Among these heresies belongs that foul contrivance of the sophists of this age who do not admit any difference among the different professions of faith and who think that the portal of eternal salvation opens for all from any religion. They, therefore, label with the stigma of levity and stupidity those who, having abandoned the religion which they learned, embrace another of any kind, even Catholicism. This is certainly a monstrous impiety which assigns the same praise and the mark of the just and upright man to truth and to error, to virtue and to vice, to goodness and to turpitude. Indeed this deadly idea concerning the lack of difference among religions is refuted even by the light of natural reason.
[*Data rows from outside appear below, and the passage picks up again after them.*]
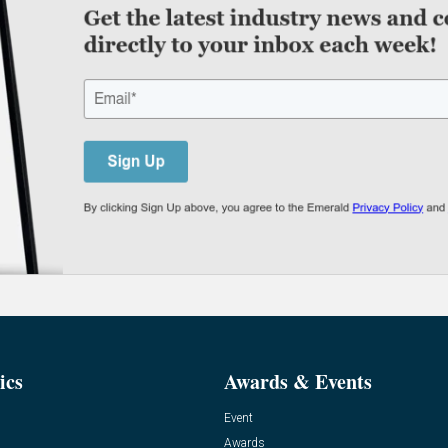
ics
Awards & Events
Event
Awards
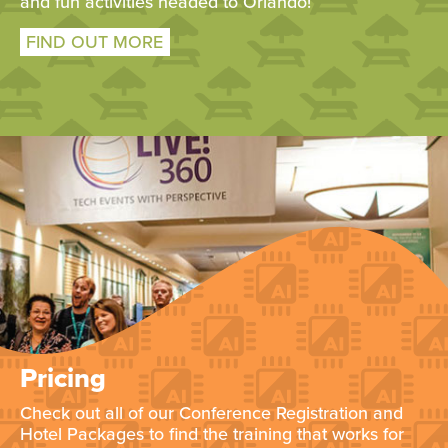
and fun activities headed to Orlando!
FIND OUT MORE
Pricing
Check out all of our Conference Registration and
Hotel Packages to find the training that works for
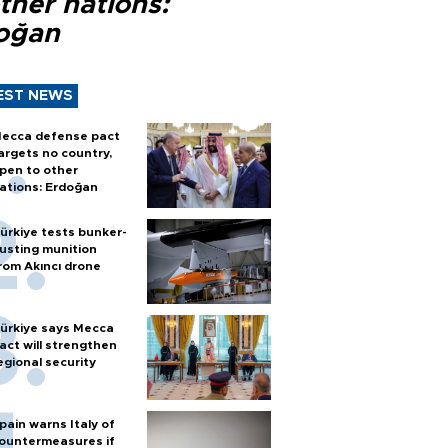
ther nations:
oğan
EST NEWS
ecca defense pact
argets no country,
pen to other
ations: Erdoğan
ürkiye tests bunker-
usting munition
rom Akıncı drone
ürkiye says Mecca
act will strengthen
egional security
pain warns Italy of
ountermeasures if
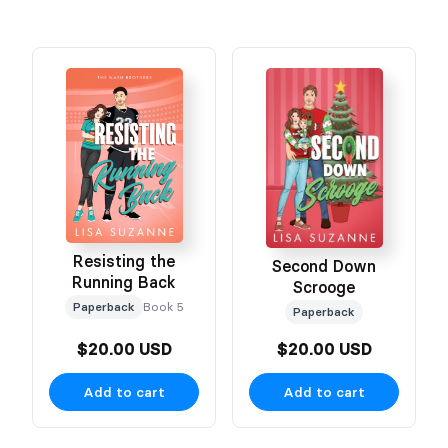
Resisting the
Second Down
Running Back
Scrooge
Paperback
Book 5
Paperback
$20.00 USD
$20.00 USD
Add to cart
Add to cart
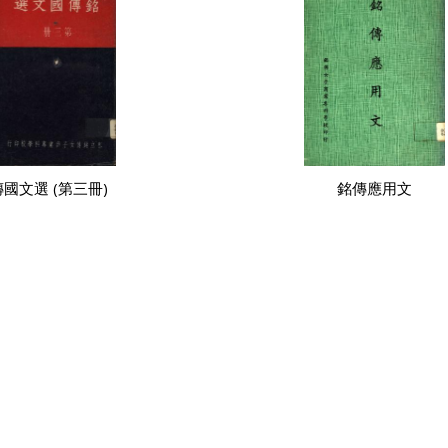
國文選 (第三冊)
銘傳應用文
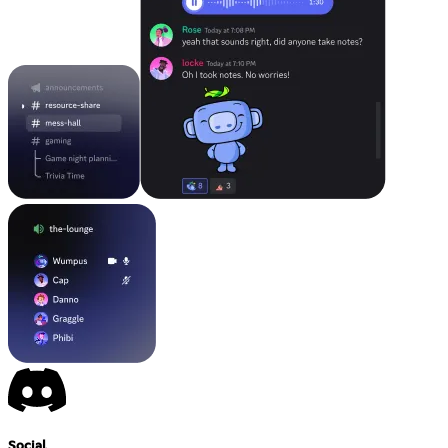
Social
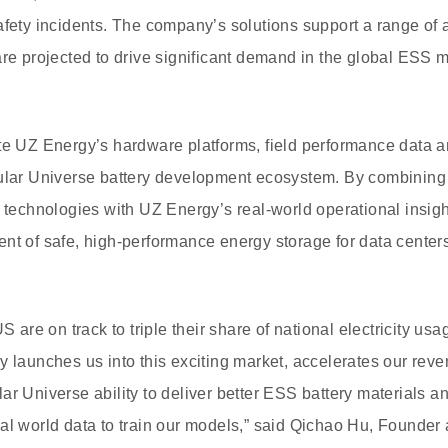
afety incidents. The company’s solutions support a range of a
are projected to drive significant demand in the global ESS
te UZ Energy’s hardware platforms, field performance data a
cular Universe battery development ecosystem. By combining 
y technologies with UZ Energy’s real-world operational insig
nt of safe, high-performance energy storage for data center
US are on track to triple their share of national electricity us
y launches us into this exciting market, accelerates our rev
ar Universe ability to deliver better ESS battery materials a
al world data to train our models,” said Qichao Hu, Founder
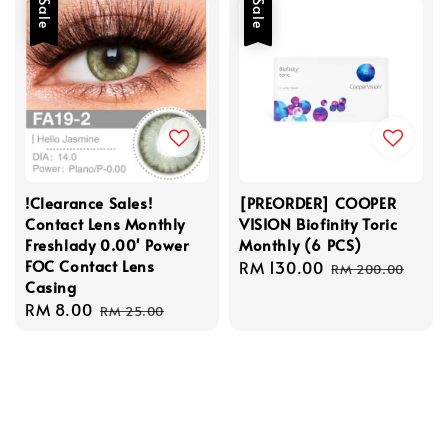
Sale
Sale
!Clearance Sales!
[PREORDER] COOPER
Contact Lens Monthly
VISION Biofinity Toric
Freshlady 0.00' Power
Monthly (6 PCS)
FOC Contact Lens
Sale
RM 130.00
Regular
RM 200.00
Casing
price
price
Sale
RM 8.00
Regular
RM 25.00
price
price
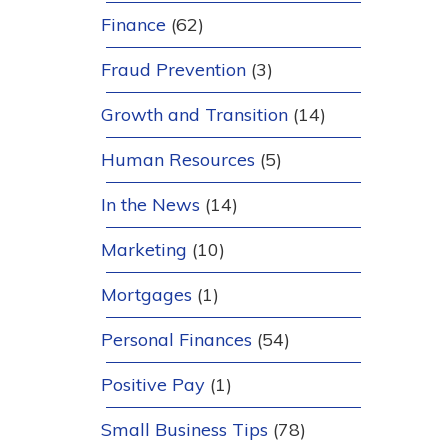
Finance
(62)
Fraud Prevention
(3)
Growth and Transition
(14)
Human Resources
(5)
In the News
(14)
Marketing
(10)
Mortgages
(1)
Personal Finances
(54)
Positive Pay
(1)
Small Business Tips
(78)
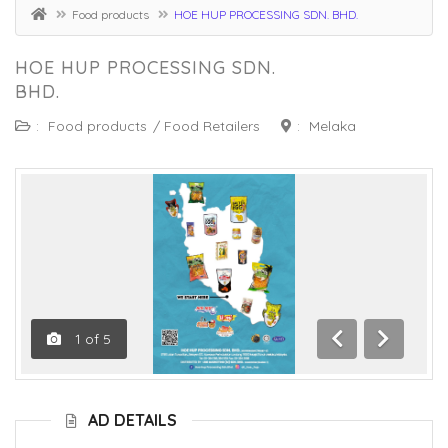
Food products
HOE HUP PROCESSING SDN. BHD.
HOE HUP PROCESSING SDN.
BHD.
:
Food products
/
Food Retailers
:
Melaka
1
of
5
Previous
Next
AD DETAILS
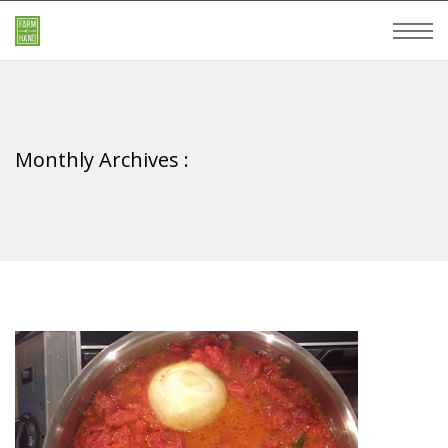
Monthly Archives :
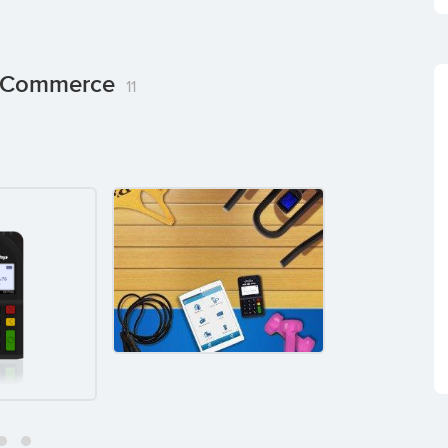
ng Commerce
11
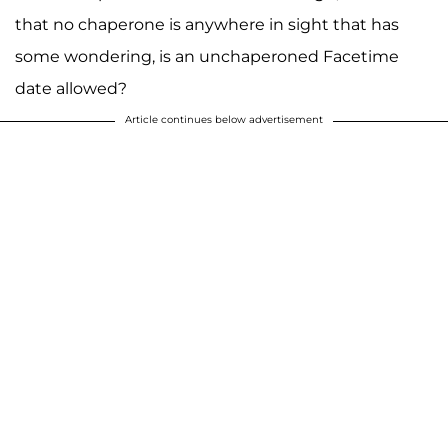
that no chaperone is anywhere in sight that has
some wondering, is an unchaperoned Facetime
A post shared by Josiah and Lauren Duggar (@siandlaurenduggar)
date allowed?
Article continues below advertisement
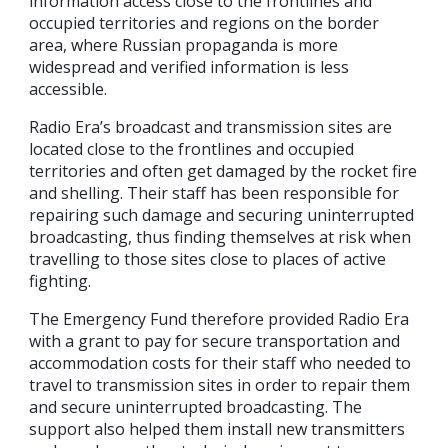
information access close to the frontlines and
occupied territories and regions on the border
area, where Russian propaganda is more
widespread and verified information is less
accessible.
Radio Era’s broadcast and transmission sites are
located close to the frontlines and occupied
territories and often get damaged by the rocket fire
and shelling. Their staff has been responsible for
repairing such damage and securing uninterrupted
broadcasting, thus finding themselves at risk when
travelling to those sites close to places of active
fighting.
The Emergency Fund therefore provided Radio Era
with a grant to pay for secure transportation and
accommodation costs for their staff who needed to
travel to transmission sites in order to repair them
and secure uninterrupted broadcasting. The
support also helped them install new transmitters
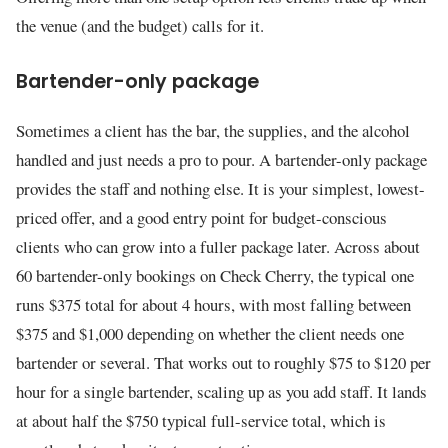
the venue (and the budget) calls for it.
Bartender-only package
Sometimes a client has the bar, the supplies, and the alcohol
handled and just needs a pro to pour. A bartender-only package
provides the staff and nothing else. It is your simplest, lowest-
priced offer, and a good entry point for budget-conscious
clients who can grow into a fuller package later. Across about
60 bartender-only bookings on Check Cherry, the typical one
runs $375 total for about 4 hours, with most falling between
$375 and $1,000 depending on whether the client needs one
bartender or several. That works out to roughly $75 to $120 per
hour for a single bartender, scaling up as you add staff. It lands
at about half the $750 typical full-service total, which is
We are assured of this because the various religions do not often agree among themselves. If one is true, the other must be false; there can be no society of darkness with light. Against these experienced sophists the people must be taught that the profession of the Catholic faith is uniquely true, as the apostle proclaims: one Lord, one faith, one baptism Jerome used to say it this way: he who eats the lamb outside this house will perish as did those during the flood who were not with Noah in the ark. Indeed, no other name than the name of Jesus is given to men, by which they may be saved. He who believes shall be saved; he who does not believe shall be condemned.

 

Dom Prosper Gueranger, O.S.B., explained in but one sentence the simple fact those steeped in error cannot have any part in the Catholic Church, meaning that Federico Lombardi's desire to put aside "differences" is of the devil, not of God:

There is a fatal instinct in error, which leads it to hate the Truth; and the true Church, by its unchangeableness, is a perpetual reproach to them that refuse to be her children. (Dom Prosper Gueranger, O.S.B., The Liturgical Year, commentary on the life of Saint Fidelis of Sigmaringen.)

 

May our recitation of the Joyful Mysteries today help us to prepare in the final days of this Advent for the celebration of the Nativity of Our Lord on Christmas Day. We need to make more and more reparation for our sins as we entrust the difficulties of the present moment to the Sacred Heart of Jesus through the Sorrowful and Immaculate Heart of Mary.

Vivat Christus Rex!

Our Lady of Fatima, pray for us.

 

Saint Joseph, pray for us.

Saints Peter and Paul, pray for us.

Saint John the Baptist, pray for us.

Saint Michael the Archangel, pray for us.

Saint Gabriel the Archangel, pray for us.

Saint Raphael the Archangel, pray for us.

Saints Joachim and Anne, pray for us.

Saints Caspar, Melchior, and Balthasar, pray for us.